Pitt’s strategy on recruiting would shift to a more national one, based not as much on ensuring that most undergraduates are from Pennsylvania. Already, the main campus has seen a significant shift to out-of-state students, who pay more.
The university’s branch campuses, which provide opportunity in places served by fewer institutions, would become a harder sell financially. The most vulnerable likely would be Titusville, 100 miles north of Pittsburgh, whose future rests with an expected board vote Friday on whether to modify its operation or shutter it amid sharp enrollment losses and a $1 million-plus deficit.
The four-month delay in getting its appropriation this year put the issue in the forefront. But given the trustees’ oversight duties, the topic of what might happen if state aid goes away had already touched various trustee committees over the past couple of years, said trustees chair Eva Tansky Blum.
Her belief that Pitt should remain a public university is reinforced by her own experiences as an undergraduate there in the late 1960s.
“I was in the first class that benefited from going state-related, and it enabled my family to send me here,” she said. “We value our mission as a public university. We really hope we don’t have to go there.”
Traditionally, Pennsylvania is near bottom among states in financial support of higher education, noted Ron Cowell, a former state legislator and president of the Education Policy and Leadership Council, based in Harrisburg.

[Extracted data]:
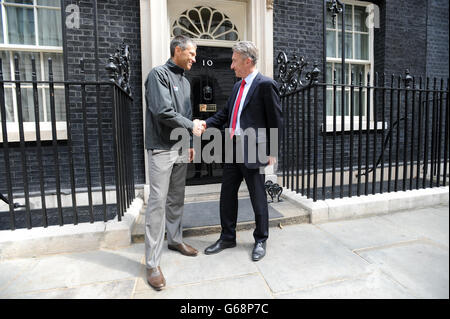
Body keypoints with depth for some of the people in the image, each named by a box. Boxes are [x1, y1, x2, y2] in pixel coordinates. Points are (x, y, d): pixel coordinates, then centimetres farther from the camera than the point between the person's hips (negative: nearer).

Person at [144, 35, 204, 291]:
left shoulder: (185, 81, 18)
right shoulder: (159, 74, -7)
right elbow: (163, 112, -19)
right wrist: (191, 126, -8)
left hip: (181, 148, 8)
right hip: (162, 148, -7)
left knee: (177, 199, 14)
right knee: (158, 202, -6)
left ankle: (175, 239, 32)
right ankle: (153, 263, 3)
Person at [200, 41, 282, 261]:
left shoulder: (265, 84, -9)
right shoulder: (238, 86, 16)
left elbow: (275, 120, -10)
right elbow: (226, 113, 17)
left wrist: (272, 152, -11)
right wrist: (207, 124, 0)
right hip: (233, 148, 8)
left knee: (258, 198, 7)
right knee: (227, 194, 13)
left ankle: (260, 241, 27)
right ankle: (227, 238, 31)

[Task set]:
**A.** Copy everything in the Pitt article from "The university’s branch" down to "Eva Tansky Blum.", replacing "appropriation" with "funding".
**B.** According to the Pitt article, where is Titusville located relative to Pittsburgh?
The lines after the Pitt article aren't needed here.

[Expected responses]:
**A.**
The university’s branch campuses, which provide opportunity in places served by fewer institutions, would become a harder sell financially. The most vulnerable likely would be Titusville, 100 miles north of Pittsburgh, whose future rests with an expected board vote Friday on whether to modify its operation or shutter it amid sharp enrollment losses and a $1 million-plus deficit.
The four-month delay in getting its funding this year put the issue in the forefront. But given the trustees’ oversight duties, the topic of what might happen if state aid goes away had already touched various trustee committees over the past couple of years, said trustees chair Eva Tansky Blum.

**B.** 100 miles north of Pittsburgh.